A lot of girls my age hated their moms—thought they were dorky or embarrassing—but I really kind of liked mine. I mean, I loved her, but I also liked her, you know? She was smart and funny and she didn’t smother me too much. She was just there when I needed her to be. And she was pretty. The kind of pretty I wouldn’t mind being when I got older. So if my dad could see her in that suit, see the kindness in her eyes, the casual way she slung her beach bag over her shoulder, and still leave us—and for someone named Tiffani with an i—then I was glad he left.

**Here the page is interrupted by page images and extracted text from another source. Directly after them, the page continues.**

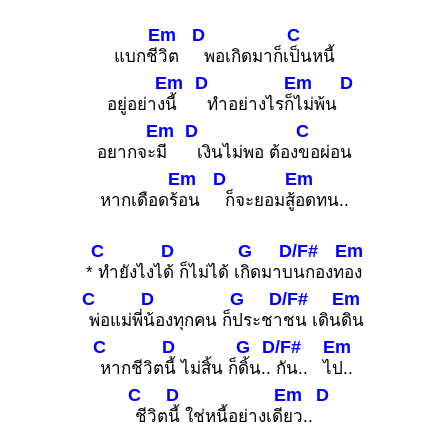
Em
D
C
แบกชี
วิต
พอเกิดมาก็เ
ป็นหนี้
Em
D
Em
D
อยู่อย่าง
นี้
ทำอย่างไรก็
ไม่พ้น
Em
D
C
อยากจะ
มี
เงินไม่พอ ต้อง
ขอผ่อน
Em
D
Em
หากเดือดร้
อน
ก็จะยอมสู้
อดทน..
C
D
G
D/F#
Em
*
ทำยังไงไ
ด้ ก็ไม่ได้ เ
กิดมาบ
นกองท
อง
C
D
G
D/F#
Em
พ่อแม่พี่
น้องทุกคน ก็
ประชา
ชน เดิน
ดิน
C
D
G
D/F#
Em
หากชีวิต
นี้ ไม่สิ้น ก็
ดิ้น..
กัน.. ไ
ป..
C
D
Em
D
ชีวิต
นี้ ใช่หนี้อย่างเดี
ยว..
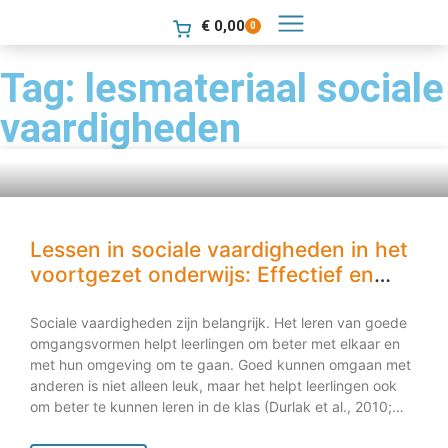
€
0,00
0
Tag: lesmateriaal sociale
vaardigheden
Lessen in sociale vaardigheden in het
voortgezet onderwijs: Effectief en
belangrijk
Sociale vaardigheden zijn belangrijk. Het leren van goede
omgangsvormen helpt leerlingen om beter met elkaar en
met hun omgeving om te gaan. Goed kunnen omgaan met
anderen is niet alleen leuk, maar het helpt leerlingen ook
om beter te kunnen leren in de klas (Durlak et al., 2010;
Sklad et al., 2012). Dus genoeg reden om ermee aan de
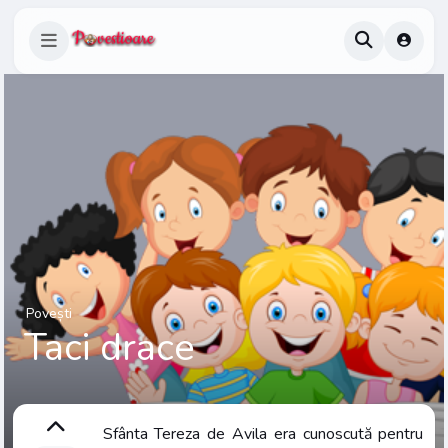
Povești
Taci drace
Sfânta Tereza de Avila era cunoscută pentru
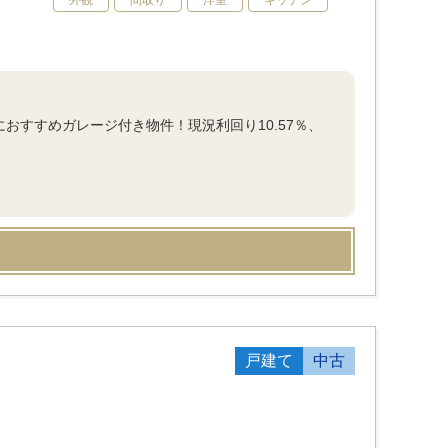
外観
間取り
洋室
キッチン
おすすめガレージ付き物件！現況利回り10.57％、
戸建て
中古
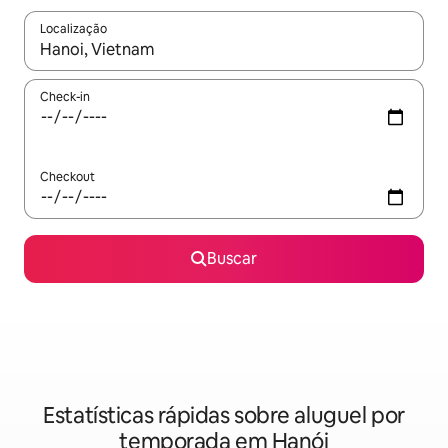
Localização
Quando os resultados estiverem disponíveis, explore-os usando
Check-in
Checkout
Buscar
Estatísticas rápidas sobre aluguel por
temporada em Hanói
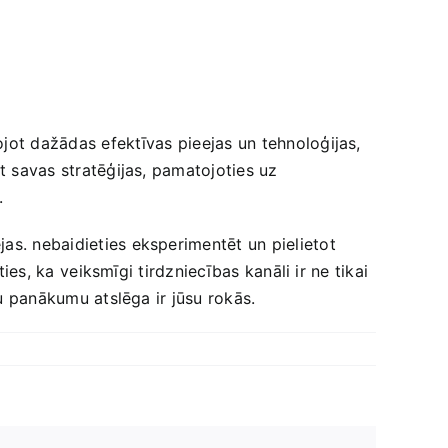
jot dažādas‌ efektīvas⁣ pieejas un tehnoloģijas,
ot savas stratēģijas, pamatojoties uz
.
as. nebaidieties‍ eksperimentēt un pielietot
ties, ka ⁣veiksmīgi‍ tirdzniecības kanāli ir ne tikai
su panākumu atslēga ir jūsu rokās.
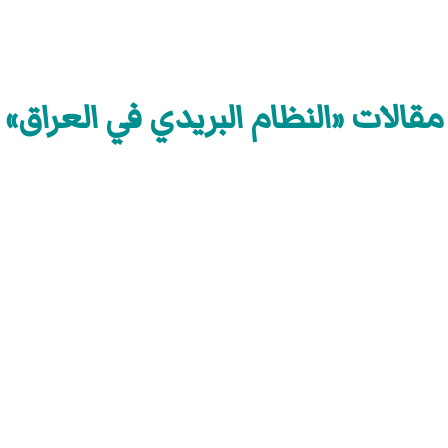
مقالات «النظام البريدي في العراق»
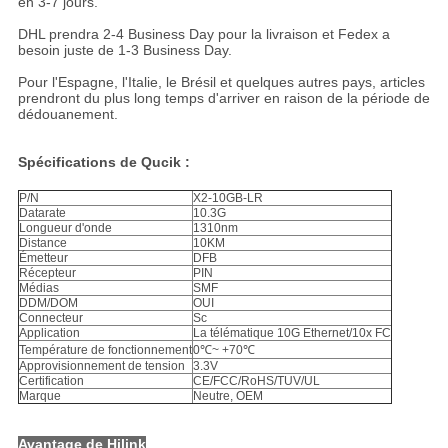
en 3-7 jours.
DHL prendra 2-4 Business Day pour la livraison et Fedex a
besoin juste de 1-3 Business Day.
Pour l'Espagne, l'Italie, le Brésil et quelques autres pays, articles
prendront du plus long temps d'arriver en raison de la période de
dédouanement.
Spécifications de Qucik :
P/N
X2-10GB-LR
Datarate
10.3G
Longueur d'onde
1310nm
Distance
10KM
Émetteur
DFB
Récepteur
PIN
Médias
SMF
DDM/DOM
OUI
Connecteur
Sc
Application
La télématique 10G Ethernet/10x FC
Température de fonctionnement
0℃~ +70℃
Approvisionnement de tension
3.3V
Certification
CE/FCC/RoHS/TUV/UL
Marque
Neutre, OEM
Avantage de Hilink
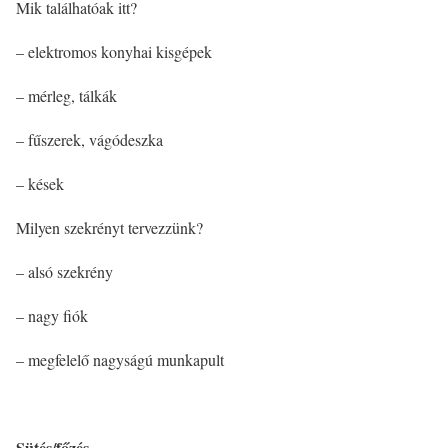
Mik találhatóak itt?
– elektromos konyhai kisgépek
– mérleg, tálkák
– fűszerek, vágódeszka
– kések
Milyen szekrényt tervezzünk?
– alsó szekrény
– nagy fiók
– megfelelő nagyságú munkapult
Sütés/főzés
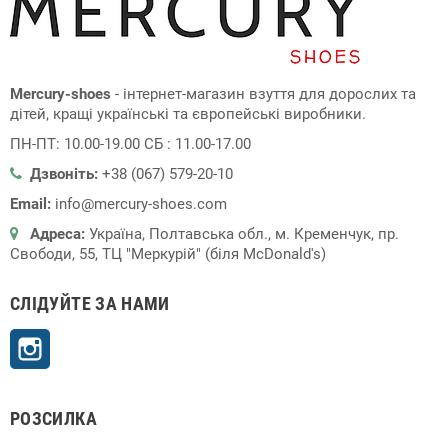
Mercury-shoes
- інтернет-магазин взуття для дорослих та
дітей, кращі українські та європейські виробники.
ПН-ПТ: 10.00-19.00 СБ : 11.00-17.00
Дзвоніть:
+38 (067) 579-20-10
Email:
info@mercury-shoes.com
Адреса:
Україна, Полтавська обл., м. Кременчук, пр.
Свободи, 55, ТЦ "Меркурій" (біля McDonald's)
СЛІДУЙТЕ ЗА НАМИ
Instagram
РОЗСИЛКА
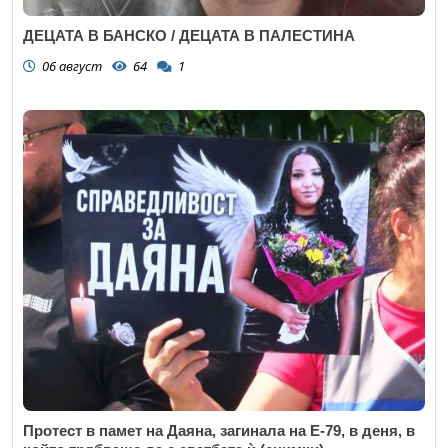
ДЕЦАТА В БАНСКО / ДЕЦАТА В ПАЛЕСТИНА
06 август
64
1
Протест в памет на Даяна, загинала на Е-79, в деня, в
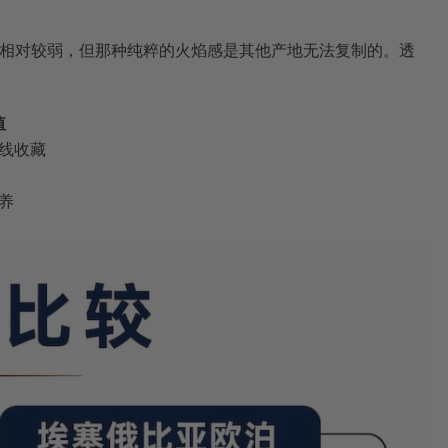
，变彩相对较弱，但那种纯粹的火焰感是其他产地无法复制的。透
值
线收藏
养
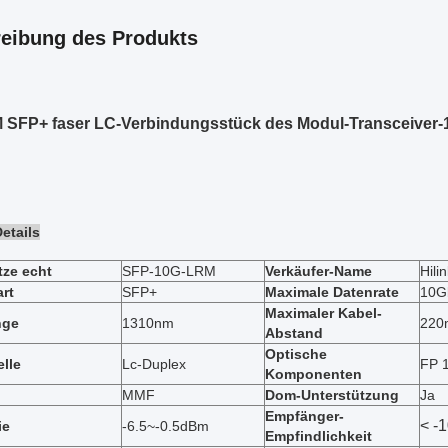
eibung des Produkts
 SFP+ faser LC-Verbindungsstück des Modul-Transceiver
etails
tze echt
SFP-10G-LRM
Verkäufer-Name
Hili
rt
SFP+
Maximale Datenrate
10G
Maximaler Kabel-
nge
1310nm
220
Abstand
Optische
elle
Lc-Duplex
FP 
Komponenten
MMF
Dom-Unterstützung
Ja
Empfänger-
< -
ie
-6.5~-0.5dBm
Empfindlichkeit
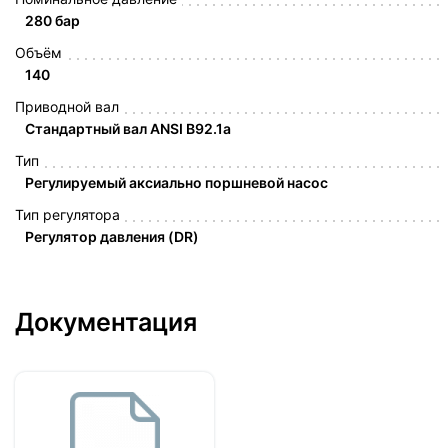
280 бар
Объём
140
Приводной вал
Стандартный вал ANSI B92.1a
Тип
Регулируемый аксиально поршневой насос
Тип регулятора
Регулятор давления (DR)
Документация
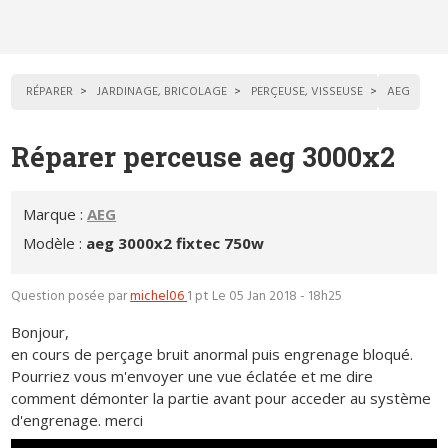
RÉPARER
JARDINAGE, BRICOLAGE
PERÇEUSE, VISSEUSE
AEG
Réparer perceuse aeg 3000x2
Marque :
AEG
Modèle :
aeg 3000x2 fixtec 750w
Question posée par
michel06
1 pt
Le 05 Jan 2018 - 18h25
Bonjour,
en cours de perçage bruit anormal puis engrenage bloqué.
Pourriez vous m'envoyer une vue éclatée et me dire
comment démonter la partie avant pour acceder au système
d'engrenage. merci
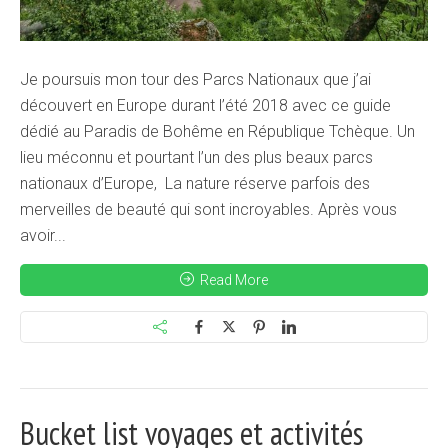
Je poursuis mon tour des Parcs Nationaux que j’ai
découvert en Europe durant l’été 2018 avec ce guide
dédié au Paradis de Bohême en République Tchèque. Un
lieu méconnu et pourtant l’un des plus beaux parcs
nationaux d’Europe, La nature réserve parfois des
merveilles de beauté qui sont incroyables. Après vous
avoir...
Read More
Bucket list voyages et activités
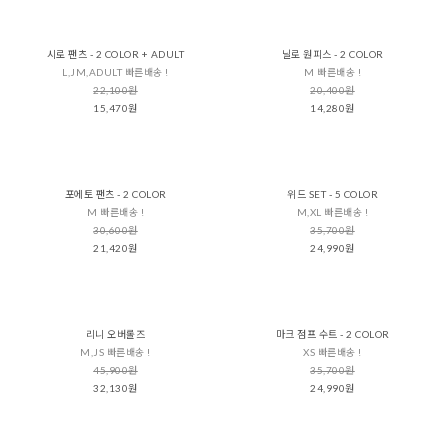
시로 팬츠 - 2 COLOR + ADULT
닐로 원피스 - 2 COLOR
L,JM,ADULT 빠른배송 !
M 빠른배송 !
22,100원
20,400원
15,470원
14,280원
포에토 팬츠 - 2 COLOR
위드 SET - 5 COLOR
M 빠른배송 !
M,XL 빠른배송 !
30,600원
35,700원
21,420원
24,990원
리니 오버롤즈
마크 점프 수트 - 2 COLOR
M,JS 빠른배송 !
XS 빠른배송 !
45,900원
35,700원
32,130원
24,990원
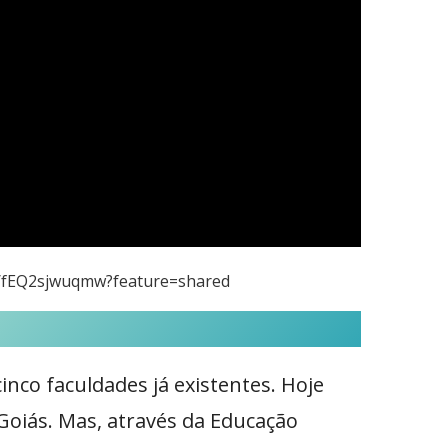
e/fEQ2sjwuqmw?feature=shared
inco faculdades já existentes. Hoje
 Goiás. Mas, através da Educação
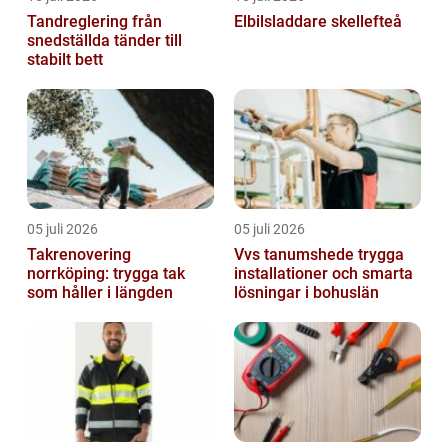
Tandreglering från
Elbilsladdare skellefteå
snedställda tänder till
stabilt bett
05 juli 2026
05 juli 2026
Takrenovering
Vvs tanumshede trygga
norrköping: trygga tak
installationer och smarta
som håller i längden
lösningar i bohuslän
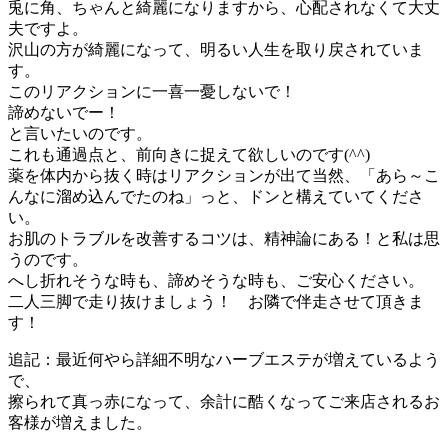
兎に角、ちゃんと綺麗になりますから、心配されなくて大丈
夫ですよ。
沢山の方が綺麗になって、明るい人生を取り戻されていま
す。
このリアクションに一喜一憂しないで！
諦めないでー！
と言いたいのです。
これも通過点と、前向きに捉えて欲しいのです(^^)
薬を体内から抜く時はリアクションが出て当然、「あら～こ
んなに溜め込んでたのね」っと、ドンと構えていてくださ
い。
お肌のトラブルを改善するコツは、精神論にある
！と私は思
うのです。
へし折れそうな時も、諦めそうな時も、ご安心ください。
二人三脚で走り抜けましょう！ お隣で伴走させて頂きま
す！
追記：最近何やら詳細不明なハーブエステが増えているよう
で、
擦られて真っ赤になって、余計に酷くなってご来店されるお
客様が増えました。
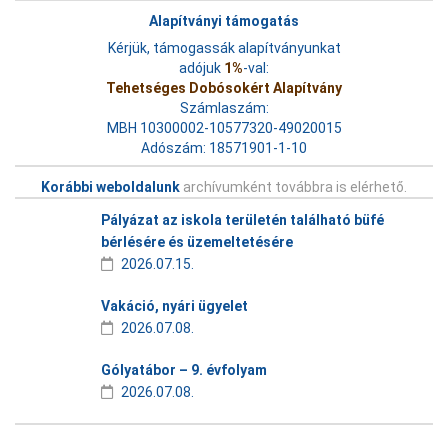
Alapítványi támogatás
Kérjük, támogassák alapítványunkat
adójuk
1%
-val:
Tehetséges Dobósokért Alapítvány
Számlaszám:
MBH 10300002-10577320-49020015
Adószám: 18571901-1-10
Korábbi weboldalunk
archívumként továbbra is elérhető.
Pályázat az iskola területén található büfé
bérlésére és üzemeltetésére
2026.07.15.
Vakáció, nyári ügyelet
2026.07.08.
Gólyatábor – 9. évfolyam
2026.07.08.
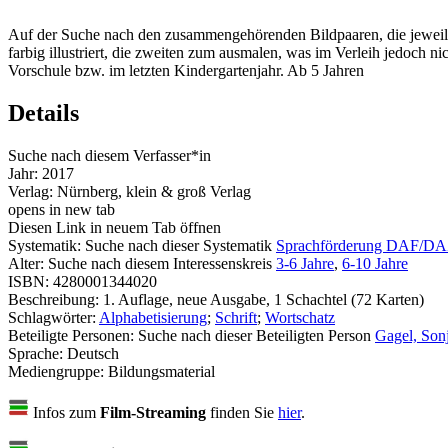
Auf der Suche nach den zusammengehörenden Bildpaaren, die jeweils e
farbig illustriert, die zweiten zum ausmalen, was im Verleih jedoch n
Vorschule bzw. im letzten Kindergartenjahr. Ab 5 Jahren
Details
Suche nach diesem Verfasser*in
Jahr:
2017
Verlag:
Nürnberg, klein & groß Verlag
opens in new tab
Diesen Link in neuem Tab öffnen
Systematik:
Suche nach dieser Systematik
Sprachförderung DAF/D
Alter:
Suche nach diesem Interessenskreis
3-6 Jahre
,
6-10 Jahre
ISBN:
4280001344020
Beschreibung:
1. Auflage, neue Ausgabe, 1 Schachtel (72 Karten)
Schlagwörter:
Alphabetisierung
;
Schrift
;
Wortschatz
Beteiligte Personen:
Suche nach dieser Beteiligten Person
Gagel, Sonja
Sprache:
Deutsch
Mediengruppe:
Bildungsmaterial
Infos zum
Film-Streaming
finden Sie
hier
.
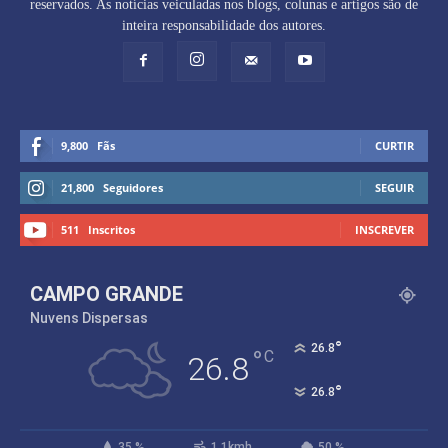
reservados. As notícias veiculadas nos blogs, colunas e artigos são de
inteira responsabilidade dos autores.
9,800
Fãs
CURTIR
21,800
Seguidores
SEGUIR
511
Inscritos
INSCREVER
CAMPO GRANDE
Nuvens Dispersas
°
26.8
°
C
26.8
°
26.8
35 %
1.1kmh
50 %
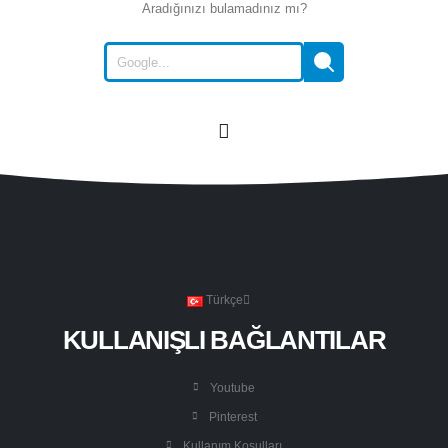
Aradığınızı bulamadınız mı?
Türkçe
KULLANIŞLI BAĞLANTILAR
Youtube
Pinterest
Kullanım Koşulları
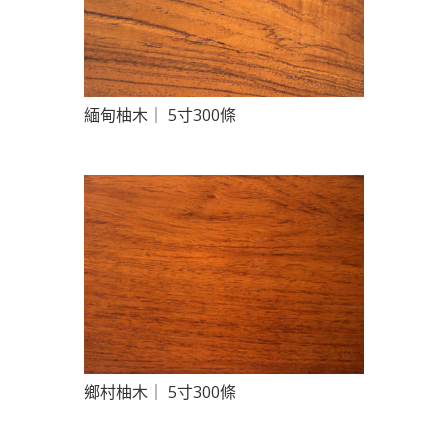
緬甸柚木｜ 5寸300條
鄉村柚木｜ 5寸300條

I hadn’t thought about that red-and-white bathing suit in years, but that night, long after Gus had left and I told Mom good night, I tiptoed back up to the front window just to stare at her. She seemed so young in her sleeveless nightgown, one strap falling down off her shoulder. She’d tucked one leg underneath her on the cushion and the other pushed off the floor every few seconds. I couldn’t stand seeing her like that, all alone and exposed, so I opened the door and stuck my head out.